* DIRECTIONS *
Word for word, transcribe every line below.
═════ SUPPLIED ENTRIES
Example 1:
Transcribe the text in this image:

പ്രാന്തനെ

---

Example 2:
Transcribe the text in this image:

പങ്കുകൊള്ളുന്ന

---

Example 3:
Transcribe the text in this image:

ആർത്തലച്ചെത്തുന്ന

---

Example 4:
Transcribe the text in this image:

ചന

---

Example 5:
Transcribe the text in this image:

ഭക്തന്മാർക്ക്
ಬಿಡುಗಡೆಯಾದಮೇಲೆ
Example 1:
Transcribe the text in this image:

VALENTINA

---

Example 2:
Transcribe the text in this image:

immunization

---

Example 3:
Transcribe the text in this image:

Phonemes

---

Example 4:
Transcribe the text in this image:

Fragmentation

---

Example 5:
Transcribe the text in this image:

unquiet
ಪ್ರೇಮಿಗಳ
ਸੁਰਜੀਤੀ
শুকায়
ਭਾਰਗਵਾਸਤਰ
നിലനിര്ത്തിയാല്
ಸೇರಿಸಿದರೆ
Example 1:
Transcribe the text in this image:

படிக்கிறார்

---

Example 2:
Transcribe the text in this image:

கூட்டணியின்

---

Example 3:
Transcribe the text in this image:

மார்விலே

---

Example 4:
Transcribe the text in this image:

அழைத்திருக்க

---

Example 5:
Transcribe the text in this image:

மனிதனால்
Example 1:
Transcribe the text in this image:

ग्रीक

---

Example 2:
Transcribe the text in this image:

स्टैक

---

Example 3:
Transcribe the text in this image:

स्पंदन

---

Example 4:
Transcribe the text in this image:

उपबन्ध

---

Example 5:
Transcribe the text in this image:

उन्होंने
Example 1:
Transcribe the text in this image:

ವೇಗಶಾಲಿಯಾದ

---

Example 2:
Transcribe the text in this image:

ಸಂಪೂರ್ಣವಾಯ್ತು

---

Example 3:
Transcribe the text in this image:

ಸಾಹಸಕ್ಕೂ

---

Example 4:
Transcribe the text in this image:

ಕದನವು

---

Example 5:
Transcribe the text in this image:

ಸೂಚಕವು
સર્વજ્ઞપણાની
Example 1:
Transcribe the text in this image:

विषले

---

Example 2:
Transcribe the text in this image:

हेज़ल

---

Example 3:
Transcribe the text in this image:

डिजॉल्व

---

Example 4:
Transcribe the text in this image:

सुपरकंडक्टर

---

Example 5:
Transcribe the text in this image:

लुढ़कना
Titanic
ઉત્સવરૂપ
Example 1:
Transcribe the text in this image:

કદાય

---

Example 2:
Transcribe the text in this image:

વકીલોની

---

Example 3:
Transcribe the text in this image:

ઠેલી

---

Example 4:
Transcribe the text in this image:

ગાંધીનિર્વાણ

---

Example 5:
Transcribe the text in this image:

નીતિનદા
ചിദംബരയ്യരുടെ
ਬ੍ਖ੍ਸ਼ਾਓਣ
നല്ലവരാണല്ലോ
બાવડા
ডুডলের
══════════
* OUTPUT FOR THIS EXERCISE *
Example 1:
Transcribe the text in this image:

പ്രാന്തനെ

---

Example 2:
Transcribe the text in this image:

പങ്കുകൊള്ളുന്ന

---

Example 3:
Transcribe the text in this image:

ആർത്തലച്ചെത്തുന്ന

---

Example 4:
Transcribe the text in this image:

ചന

---

Example 5:
Transcribe the text in this image:

ഭക്തന്മാർക്ക്
ಬಿಡುಗಡೆಯಾದಮೇಲೆ
Example 1:
Transcribe the text in this image:

VALENTINA

---

Example 2:
Transcribe the text in this image:

immunization

---

Example 3:
Transcribe the text in this image:

Phonemes

---

Example 4:
Transcribe the text in this image:

Fragmentation

---

Example 5:
Transcribe the text in this image:

unquiet
ಪ್ರೇಮಿಗಳ
ਸੁਰਜੀਤੀ
শুকায়
ਭਾਰਗਵਾਸਤਰ
നിലനിര്ത്തിയാല്
ಸೇರಿಸಿದರೆ
Example 1:
Transcribe the text in this image:

படிக்கிறார்

---

Example 2:
Transcribe the text in this image:

கூட்டணியின்

---

Example 3:
Transcribe the text in this image:

மார்விலே

---

Example 4:
Transcribe the text in this image:

அழைத்திருக்க

---

Example 5:
Transcribe the text in this image:

மனிதனால்
Example 1:
Transcribe the text in this image:

ग्रीक

---

Example 2:
Transcribe the text in this image:

स्टैक

---

Example 3:
Transcribe the text in this image:

स्पंदन

---

Example 4:
Transcribe the text in this image:

उपबन्ध

---

Example 5:
Transcribe the text in this image:

उन्होंने
Example 1:
Transcribe the text in this image:

ವೇಗಶಾಲಿಯಾದ

---

Example 2:
Transcribe the text in this image:

ಸಂಪೂರ್ಣವಾಯ್ತು

---

Example 3:
Transcribe the text in this image:

ಸಾಹಸಕ್ಕೂ

---

Example 4:
Transcribe the text in this image:

ಕದನವು

---

Example 5:
Transcribe the text in this image:

ಸೂಚಕವು
સર્વજ્ઞપણાની
Example 1:
Transcribe the text in this image:

विषले

---

Example 2:
Transcribe the text in this image:

हेज़ल

---

Example 3:
Transcribe the text in this image:

डिजॉल्व

---

Example 4:
Transcribe the text in this image:

सुपरकंडक्टर

---

Example 5:
Transcribe the text in this image:

लुढ़कना
Titanic
ઉત્સવરૂપ
Example 1:
Transcribe the text in this image:

કદાય

---

Example 2:
Transcribe the text in this image:

વકીલોની

---

Example 3:
Transcribe the text in this image:

ઠેલી

---

Example 4:
Transcribe the text in this image:

ગાંધીનિર્વાણ

---

Example 5:
Transcribe the text in this image:

નીતિનદા
ചിദംബരയ്യരുടെ
ਬ੍ਖ੍ਸ਼ਾਓਣ
നല്ലവരാണല്ലോ
બાવડા
ডুডলের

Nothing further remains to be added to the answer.